Data provided:
-----

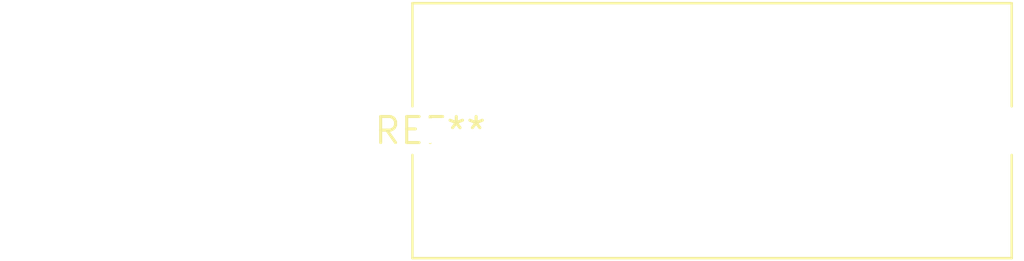
<source format=kicad_pcb>
(kicad_pcb (version 20240108) (generator pcbnew)

  (general
    (thickness 1.6)
  )

  (paper "A4")
  (layers
    (0 "F.Cu" signal)
    (31 "B.Cu" signal)
    (32 "B.Adhes" user "B.Adhesive")
    (33 "F.Adhes" user "F.Adhesive")
    (34 "B.Paste" user)
    (35 "F.Paste" user)
    (36 "B.SilkS" user "B.Silkscreen")
    (37 "F.SilkS" user "F.Silkscreen")
    (38 "B.Mask" user)
    (39 "F.Mask" user)
    (40 "Dwgs.User" user "User.Drawings")
    (41 "Cmts.User" user "User.Comments")
    (42 "Eco1.User" user "User.Eco1")
    (43 "Eco2.User" user "User.Eco2")
    (44 "Edge.Cuts" user)
    (45 "Margin" user)
    (46 "B.CrtYd" user "B.Courtyard")
    (47 "F.CrtYd" user "F.Courtyard")
    (48 "B.Fab" user)
    (49 "F.Fab" user)
    (50 "User.1" user)
    (51 "User.2" user)
    (52 "User.3" user)
    (53 "User.4" user)
    (54 "User.5" user)
    (55 "User.6" user)
    (56 "User.7" user)
    (57 "User.8" user)
    (58 "User.9" user)
  )

  (setup
    (pad_to_mask_clearance 0)
    (pcbplotparams
      (layerselection 0x00010fc_ffffffff)
      (plot_on_all_layers_selection 0x0000000_00000000)
      (disableapertmacros false)
      (usegerberextensions false)
      (usegerberattributes false)
      (usegerberadvancedattributes false)
      (creategerberjobfile false)
      (dashed_line_dash_ratio 12.000000)
      (dashed_line_gap_ratio 3.000000)
      (svgprecision 4)
      (plotframeref false)
      (viasonmask false)
      (mode 1)
      (useauxorigin false)
      (hpglpennumber 1)
      (hpglpenspeed 20)
      (hpglpendiameter 15.000000)
      (dxfpolygonmode false)
      (dxfimperialunits false)
      (dxfusepcbnewfont false)
      (psnegative false)
      (psa4output false)
      (plotreference false)
      (plotvalue false)
      (plotinvisibletext false)
      (sketchpadsonfab false)
      (subtractmaskfromsilk false)
      (outputformat 1)
      (mirror false)
      (drillshape 1)
      (scaleselection 1)
      (outputdirectory "")
    )
  )

  (net 0 "")

  (footprint "C_Rect_L29.0mm_W12.2mm_P27.50mm_MKT" (layer "F.Cu") (at 0 0))

)

</source>
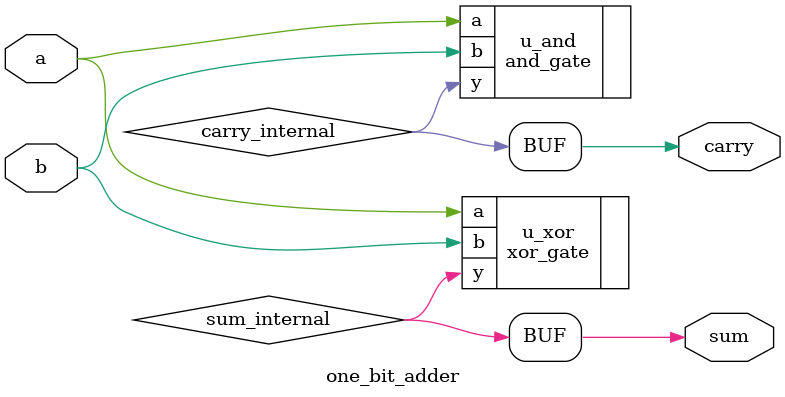
<source format=v>

module one_bit_adder (
    input wire a,      // First input
    input wire b,      // Second input
    output wire sum,   // Sum output
    output wire carry  // Carry output
);

    xor_gate u_xor (
        .a(a),
        .b(b),
        .y(sum_internal)
    );

    // Instantiate AND gate for carry
    and_gate u_and (
        .a(a),
        .b(b),
        .y(carry_internal)
    );

    // Full adder logic
    assign sum = sum_internal;
    assign carry = carry_internal;

endmodule
</source>
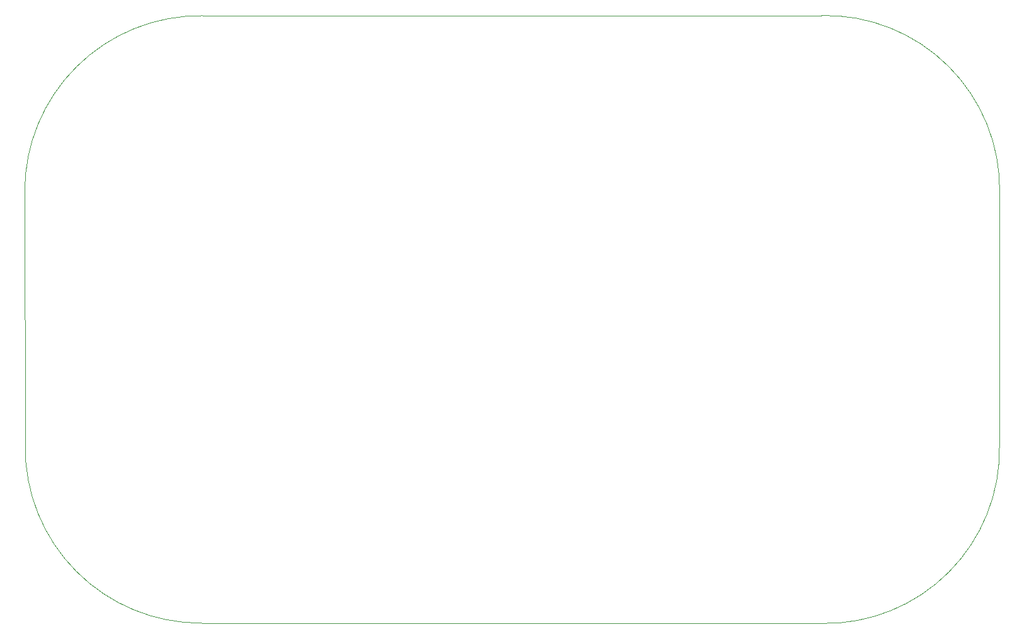
<source format=gbr>
%TF.GenerationSoftware,KiCad,Pcbnew,(6.0.7)*%
%TF.CreationDate,2023-01-09T20:26:50-06:00*%
%TF.ProjectId,Contactor PCB,436f6e74-6163-4746-9f72-205043422e6b,rev?*%
%TF.SameCoordinates,Original*%
%TF.FileFunction,Profile,NP*%
%FSLAX46Y46*%
G04 Gerber Fmt 4.6, Leading zero omitted, Abs format (unit mm)*
G04 Created by KiCad (PCBNEW (6.0.7)) date 2023-01-09 20:26:50*
%MOMM*%
%LPD*%
G01*
G04 APERTURE LIST*
%TA.AperFunction,Profile*%
%ADD10C,0.100000*%
%TD*%
G04 APERTURE END LIST*
D10*
X221471331Y-125714589D02*
G75*
G03*
X245277012Y-101800234I431249J23376639D01*
G01*
X221471331Y-125714581D02*
X138239253Y-125673319D01*
X138328400Y-44069000D02*
X221386400Y-44043600D01*
X114541061Y-101822719D02*
G75*
G03*
X138239253Y-125673319I23558499J-290721D01*
G01*
X114477800Y-67767200D02*
X114541053Y-101822719D01*
X245300747Y-67849281D02*
X245277012Y-101800234D01*
X245300706Y-67849280D02*
G75*
G03*
X221386400Y-44043600I-23376606J431280D01*
G01*
X138328400Y-44068979D02*
G75*
G03*
X114477800Y-67767200I-290700J-23558521D01*
G01*
M02*

</source>
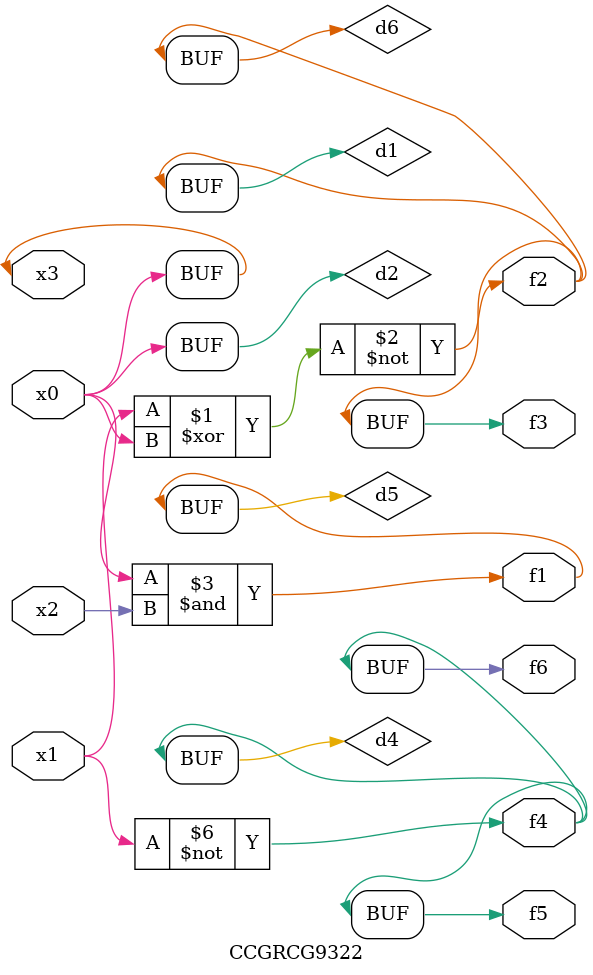
<source format=v>
module CCGRCG9322(
	input x0, x1, x2, x3,
	output f1, f2, f3, f4, f5, f6
);

	wire d1, d2, d3, d4, d5, d6;

	xnor (d1, x1, x3);
	buf (d2, x0, x3);
	nand (d3, x0, x2);
	not (d4, x1);
	nand (d5, d3);
	or (d6, d1);
	assign f1 = d5;
	assign f2 = d6;
	assign f3 = d6;
	assign f4 = d4;
	assign f5 = d4;
	assign f6 = d4;
endmodule

</source>
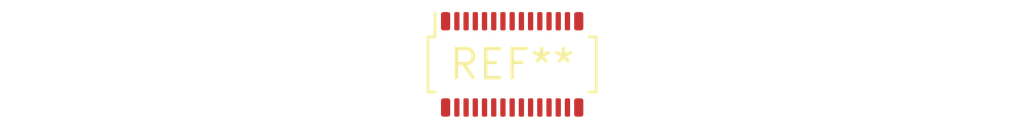
<source format=kicad_pcb>
(kicad_pcb (version 20240108) (generator pcbnew)

  (general
    (thickness 1.6)
  )

  (paper "A4")
  (layers
    (0 "F.Cu" signal)
    (31 "B.Cu" signal)
    (32 "B.Adhes" user "B.Adhesive")
    (33 "F.Adhes" user "F.Adhesive")
    (34 "B.Paste" user)
    (35 "F.Paste" user)
    (36 "B.SilkS" user "B.Silkscreen")
    (37 "F.SilkS" user "F.Silkscreen")
    (38 "B.Mask" user)
    (39 "F.Mask" user)
    (40 "Dwgs.User" user "User.Drawings")
    (41 "Cmts.User" user "User.Comments")
    (42 "Eco1.User" user "User.Eco1")
    (43 "Eco2.User" user "User.Eco2")
    (44 "Edge.Cuts" user)
    (45 "Margin" user)
    (46 "B.CrtYd" user "B.Courtyard")
    (47 "F.CrtYd" user "F.Courtyard")
    (48 "B.Fab" user)
    (49 "F.Fab" user)
    (50 "User.1" user)
    (51 "User.2" user)
    (52 "User.3" user)
    (53 "User.4" user)
    (54 "User.5" user)
    (55 "User.6" user)
    (56 "User.7" user)
    (57 "User.8" user)
    (58 "User.9" user)
  )

  (setup
    (pad_to_mask_clearance 0)
    (pcbplotparams
      (layerselection 0x00010fc_ffffffff)
      (plot_on_all_layers_selection 0x0000000_00000000)
      (disableapertmacros false)
      (usegerberextensions false)
      (usegerberattributes false)
      (usegerberadvancedattributes false)
      (creategerberjobfile false)
      (dashed_line_dash_ratio 12.000000)
      (dashed_line_gap_ratio 3.000000)
      (svgprecision 4)
      (plotframeref false)
      (viasonmask false)
      (mode 1)
      (useauxorigin false)
      (hpglpennumber 1)
      (hpglpenspeed 20)
      (hpglpendiameter 15.000000)
      (dxfpolygonmode false)
      (dxfimperialunits false)
      (dxfusepcbnewfont false)
      (psnegative false)
      (psa4output false)
      (plotreference false)
      (plotvalue false)
      (plotinvisibletext false)
      (sketchpadsonfab false)
      (subtractmaskfromsilk false)
      (outputformat 1)
      (mirror false)
      (drillshape 1)
      (scaleselection 1)
      (outputdirectory "")
    )
  )

  (net 0 "")

  (footprint "OCN_OK-01GM030-04_2x15_P0.4mm_Vertical" (layer "F.Cu") (at 0 0))

)

</source>
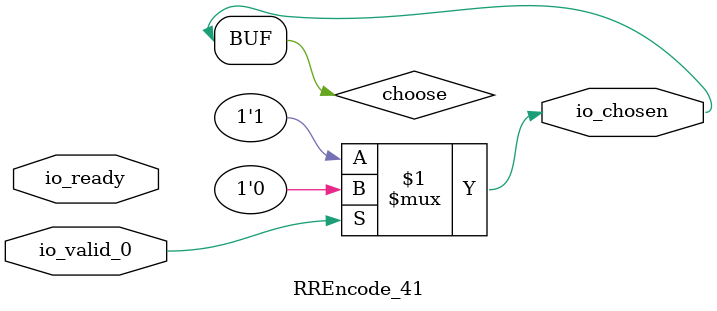
<source format=v>
module RREncode_41(
    input  io_valid_0,
    output io_chosen,
    input  io_ready);
  wire choose;
  assign io_chosen = choose;
  assign choose = io_valid_0 ? 1'h0 : 1'h1;
endmodule
</source>
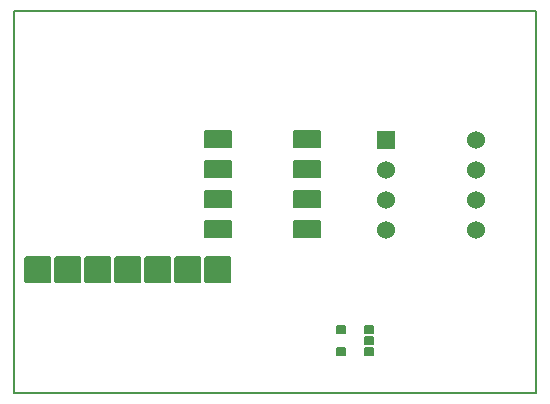
<source format=gbr>
G04 PROTEUS GERBER X2 FILE*
%TF.GenerationSoftware,Labcenter,Proteus,8.5-SP0-Build22067*%
%TF.CreationDate,2018-05-26T17:21:35+00:00*%
%TF.FileFunction,Soldermask,Bot*%
%TF.FilePolarity,Negative*%
%TF.Part,Single*%
%FSLAX45Y45*%
%MOMM*%
G01*
%AMPPAD011*
4,1,36,
-0.444500,0.254000,
-0.444500,-0.254000,
-0.441970,-0.279970,
-0.434700,-0.303980,
-0.423150,-0.325580,
-0.407790,-0.344290,
-0.389070,-0.359650,
-0.367480,-0.371200,
-0.343470,-0.378470,
-0.317500,-0.381000,
0.317500,-0.381000,
0.343470,-0.378470,
0.367480,-0.371200,
0.389070,-0.359650,
0.407790,-0.344290,
0.423150,-0.325580,
0.434700,-0.303980,
0.441970,-0.279970,
0.444500,-0.254000,
0.444500,0.254000,
0.441970,0.279970,
0.434700,0.303980,
0.423150,0.325580,
0.407790,0.344290,
0.389070,0.359650,
0.367480,0.371200,
0.343470,0.378470,
0.317500,0.381000,
-0.317500,0.381000,
-0.343470,0.378470,
-0.367480,0.371200,
-0.389070,0.359650,
-0.407790,0.344290,
-0.423150,0.325580,
-0.434700,0.303980,
-0.441970,0.279970,
-0.444500,0.254000,
0*%
%TA.AperFunction,Material*%
%ADD71PPAD011*%
%AMPPAD012*
4,1,36,
1.227000,-0.600000,
1.227000,0.600000,
1.224470,0.625970,
1.217200,0.649980,
1.205650,0.671580,
1.190290,0.690290,
1.171570,0.705650,
1.149980,0.717200,
1.125970,0.724470,
1.100000,0.727000,
-1.100000,0.727000,
-1.125970,0.724470,
-1.149980,0.717200,
-1.171570,0.705650,
-1.190290,0.690290,
-1.205650,0.671580,
-1.217200,0.649980,
-1.224470,0.625970,
-1.227000,0.600000,
-1.227000,-0.600000,
-1.224470,-0.625970,
-1.217200,-0.649980,
-1.205650,-0.671580,
-1.190290,-0.690290,
-1.171570,-0.705650,
-1.149980,-0.717200,
-1.125970,-0.724470,
-1.100000,-0.727000,
1.100000,-0.727000,
1.125970,-0.724470,
1.149980,-0.717200,
1.171570,-0.705650,
1.190290,-0.690290,
1.205650,-0.671580,
1.217200,-0.649980,
1.224470,-0.625970,
1.227000,-0.600000,
0*%
%ADD20PPAD012*%
%AMPPAD008*
4,1,36,
0.762000,0.635000,
0.762000,-0.635000,
0.759470,-0.660970,
0.752200,-0.684980,
0.740650,-0.706580,
0.725290,-0.725290,
0.706570,-0.740650,
0.684980,-0.752200,
0.660970,-0.759470,
0.635000,-0.762000,
-0.635000,-0.762000,
-0.660970,-0.759470,
-0.684980,-0.752200,
-0.706570,-0.740650,
-0.725290,-0.725290,
-0.740650,-0.706580,
-0.752200,-0.684980,
-0.759470,-0.660970,
-0.762000,-0.635000,
-0.762000,0.635000,
-0.759470,0.660970,
-0.752200,0.684980,
-0.740650,0.706580,
-0.725290,0.725290,
-0.706570,0.740650,
-0.684980,0.752200,
-0.660970,0.759470,
-0.635000,0.762000,
0.635000,0.762000,
0.660970,0.759470,
0.684980,0.752200,
0.706570,0.740650,
0.725290,0.725290,
0.740650,0.706580,
0.752200,0.684980,
0.759470,0.660970,
0.762000,0.635000,
0*%
%ADD18PPAD008*%
%ADD19C,1.524000*%
%AMPPAD010*
4,1,36,
-1.016000,1.143000,
1.016000,1.143000,
1.041970,1.140470,
1.065980,1.133200,
1.087580,1.121650,
1.106290,1.106290,
1.121650,1.087570,
1.133200,1.065980,
1.140470,1.041970,
1.143000,1.016000,
1.143000,-1.016000,
1.140470,-1.041970,
1.133200,-1.065980,
1.121650,-1.087570,
1.106290,-1.106290,
1.087580,-1.121650,
1.065980,-1.133200,
1.041970,-1.140470,
1.016000,-1.143000,
-1.016000,-1.143000,
-1.041970,-1.140470,
-1.065980,-1.133200,
-1.087580,-1.121650,
-1.106290,-1.106290,
-1.121650,-1.087570,
-1.133200,-1.065980,
-1.140470,-1.041970,
-1.143000,-1.016000,
-1.143000,1.016000,
-1.140470,1.041970,
-1.133200,1.065980,
-1.121650,1.087570,
-1.106290,1.106290,
-1.087580,1.121650,
-1.065980,1.133200,
-1.041970,1.140470,
-1.016000,1.143000,
0*%
%ADD70PPAD010*%
%TA.AperFunction,Profile*%
%ADD13C,0.203200*%
D71*
X+901840Y-1199480D03*
X+901840Y-1293460D03*
X+901840Y-1389980D03*
X+663080Y-1389980D03*
X+663080Y-1199480D03*
D20*
X+382000Y+416000D03*
X+382000Y+162000D03*
X+382000Y-92000D03*
X+382000Y-346000D03*
X-378000Y-346000D03*
X-378000Y-92000D03*
X-378000Y+162000D03*
X-378000Y+416000D03*
D18*
X+1051000Y+406000D03*
D19*
X+1051000Y+152000D03*
X+1051000Y-102000D03*
X+1051000Y-356000D03*
X+1813000Y-356000D03*
X+1813000Y-102000D03*
X+1813000Y+152000D03*
X+1813000Y+406000D03*
D70*
X-1903000Y-696000D03*
X-1649000Y-696000D03*
X-1395000Y-696000D03*
X-1141000Y-696000D03*
X-887000Y-696000D03*
X-633000Y-696000D03*
X-379000Y-696000D03*
D13*
X-2100000Y-1735000D02*
X+2315000Y-1735000D01*
X+2315000Y+1502000D01*
X-2100000Y+1502000D01*
X-2100000Y-1735000D01*
M02*

</source>
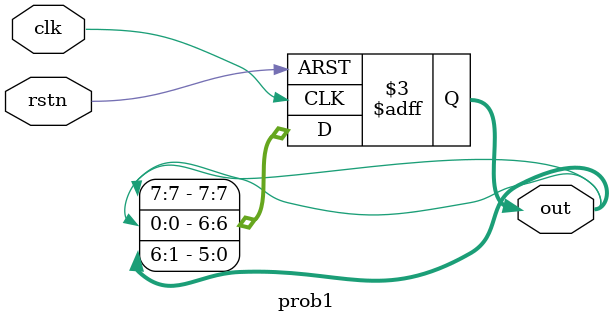
<source format=v>
`timescale 1ns / 1ps


module prob1(
    input   wire clk,
    input   wire rstn,
    output  reg [7:0] out 
    );
    
    always@(posedge clk or negedge rstn) begin
        if(!rstn) begin
            out    <= 8'b1100_0000;
        end else begin
            out[7] <= out[7];
            out[6] <= out[0];
            out[5] <= out[6];
            out[4] <= out[5];
            out[3] <= out[4];
            out[2] <= out[3];
            out[1] <= out[2];
            out[0] <= out[1];
      end
    end
endmodule

</source>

-----

Task directions: What lines in the material above contain the word "choose"? Copy them out.

Exercise result:
  wire choose;
  assign io_chosen = choose;
  assign choose = io_valid_0 ? 1'h0 : 1'h1;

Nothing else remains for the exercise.